TASK
Format every line in the rows below as a JSON list of strings, one string per line, omitting blank lines.

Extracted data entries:
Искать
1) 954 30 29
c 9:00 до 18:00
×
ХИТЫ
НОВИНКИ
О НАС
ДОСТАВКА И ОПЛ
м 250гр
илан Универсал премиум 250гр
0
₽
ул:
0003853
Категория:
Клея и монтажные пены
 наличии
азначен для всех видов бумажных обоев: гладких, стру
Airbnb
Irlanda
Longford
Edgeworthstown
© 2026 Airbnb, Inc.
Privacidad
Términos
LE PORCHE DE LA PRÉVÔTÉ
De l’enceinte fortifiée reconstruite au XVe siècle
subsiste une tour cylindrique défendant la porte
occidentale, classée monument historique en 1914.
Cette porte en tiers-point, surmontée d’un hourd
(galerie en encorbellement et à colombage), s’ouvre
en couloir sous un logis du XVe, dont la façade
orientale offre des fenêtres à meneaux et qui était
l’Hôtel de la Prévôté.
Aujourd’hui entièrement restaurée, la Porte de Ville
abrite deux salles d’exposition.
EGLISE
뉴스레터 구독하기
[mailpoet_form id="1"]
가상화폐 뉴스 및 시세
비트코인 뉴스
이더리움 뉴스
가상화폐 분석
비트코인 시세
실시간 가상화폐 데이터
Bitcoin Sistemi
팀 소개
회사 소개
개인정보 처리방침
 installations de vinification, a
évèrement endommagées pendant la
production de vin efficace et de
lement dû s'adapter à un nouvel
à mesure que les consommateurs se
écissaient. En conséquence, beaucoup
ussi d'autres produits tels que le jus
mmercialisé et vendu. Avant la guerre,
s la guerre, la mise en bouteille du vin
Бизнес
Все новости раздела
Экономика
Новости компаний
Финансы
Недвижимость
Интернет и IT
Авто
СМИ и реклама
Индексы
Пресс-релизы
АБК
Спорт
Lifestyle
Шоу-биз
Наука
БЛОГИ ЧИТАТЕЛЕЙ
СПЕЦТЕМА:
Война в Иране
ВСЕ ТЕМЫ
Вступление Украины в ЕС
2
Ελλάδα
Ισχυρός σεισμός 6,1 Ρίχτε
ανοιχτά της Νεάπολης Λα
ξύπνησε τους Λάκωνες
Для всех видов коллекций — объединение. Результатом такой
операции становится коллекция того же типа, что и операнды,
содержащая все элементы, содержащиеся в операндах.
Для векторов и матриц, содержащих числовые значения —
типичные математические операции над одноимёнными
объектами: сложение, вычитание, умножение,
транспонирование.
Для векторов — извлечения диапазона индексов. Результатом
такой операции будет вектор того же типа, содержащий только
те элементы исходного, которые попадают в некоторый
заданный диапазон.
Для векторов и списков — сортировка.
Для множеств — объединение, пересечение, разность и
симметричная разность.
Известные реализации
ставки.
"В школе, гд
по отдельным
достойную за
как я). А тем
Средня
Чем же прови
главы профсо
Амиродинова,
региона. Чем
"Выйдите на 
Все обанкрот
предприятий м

REPLY
[
  "Искать",
  "1) 954 30 29",
  "c 9:00 до 18:00",
  "×",
  "ХИТЫ",
  "НОВИНКИ",
  "О НАС",
  "ДОСТАВКА И ОПЛ",
  "м 250гр",
  "илан Универсал премиум 250гр",
  "0",
  "₽",
  "ул:",
  "0003853",
  "Категория:",
  "Клея и монтажные пены",
  " наличии",
  "азначен для всех видов бумажных обоев: гладких, стру",
  "Airbnb",
  "Irlanda",
  "Longford",
  "Edgeworthstown",
  "© 2026 Airbnb, Inc.",
  "Privacidad",
  "Términos",
  "LE PORCHE DE LA PRÉVÔTÉ",
  "De l’enceinte fortifiée reconstruite au XVe siècle",
  "subsiste une tour cylindrique défendant la porte",
  "occidentale, classée monument historique en 1914.",
  "Cette porte en tiers-point, surmontée d’un hourd",
  "(galerie en encorbellement et à colombage), s’ouvre",
  "en couloir sous un logis du XVe, dont la façade",
  "orientale offre des fenêtres à meneaux et qui était",
  "l’Hôtel de la Prévôté.",
  "Aujourd’hui entièrement restaurée, la Porte de Ville",
  "abrite deux salles d’exposition.",
  "EGLISE",
  "뉴스레터 구독하기",
  "[mailpoet_form id=\"1\"]",
  "가상화폐 뉴스 및 시세",
  "비트코인 뉴스",
  "이더리움 뉴스",
  "가상화폐 분석",
  "비트코인 시세",
  "실시간 가상화폐 데이터",
  "Bitcoin Sistemi",
  "팀 소개",
  "회사 소개",
  "개인정보 처리방침",
  " installations de vinification, a",
  "évèrement endommagées pendant la",
  "production de vin efficace et de",
  "lement dû s'adapter à un nouvel",
  "à mesure que les consommateurs se",
  "écissaient. En conséquence, beaucoup",
  "ussi d'autres produits tels que le jus",
  "mmercialisé et vendu. Avant la guerre,",
  "s la guerre, la mise en bouteille du vin",
  "Бизнес",
  "Все новости раздела",
  "Экономика",
  "Новости компаний",
  "Финансы",
  "Недвижимость",
  "Интернет и IT",
  "Авто",
  "СМИ и реклама",
  "Индексы",
  "Пресс-релизы",
  "АБК",
  "Спорт",
  "Lifestyle",
  "Шоу-биз",
  "Наука",
  "БЛОГИ ЧИТАТЕЛЕЙ",
  "СПЕЦТЕМА:",
  "Война в Иране",
  "ВСЕ ТЕМЫ",
  "Вступление Украины в ЕС",
  "2",
  "Ελλάδα",
  "Ισχυρός σεισμός 6,1 Ρίχτε",
  "ανοιχτά της Νεάπολης Λα",
  "ξύπνησε τους Λάκωνες",
  "Для всех видов коллекций — объединение. Результатом такой",
  "операции становится коллекция того же типа, что и операнды,",
  "содержащая все элементы, содержащиеся в операндах.",
  "Для векторов и матриц, содержащих числовые значения —",
  "типичные математические операции над одноимёнными",
  "объектами: сложение, вычитание, умножение,",
  "транспонирование.",
  "Для векторов — извлечения диапазона индексов. Результатом",
  "такой операции будет вектор того же типа, содержащий только",
  "те элементы исходного, которые попадают в некоторый",
  "заданный диапазон.",
  "Для векторов и списков — сортировка.",
  "Для множеств — объединение, пересечение, разность и",
  "симметричная разность.",
  "Известные реализации",
  "ставки.",
  "\"В школе, гд",
  "по отдельным",
  "достойную за",
  "как я). А тем",
  "Средня",
  "Чем же прови",
  "главы профсо",
  "Амиродинова,",
  "региона. Чем",
  "\"Выйдите на ",
  "Все обанкрот",
  "предприятий м"
]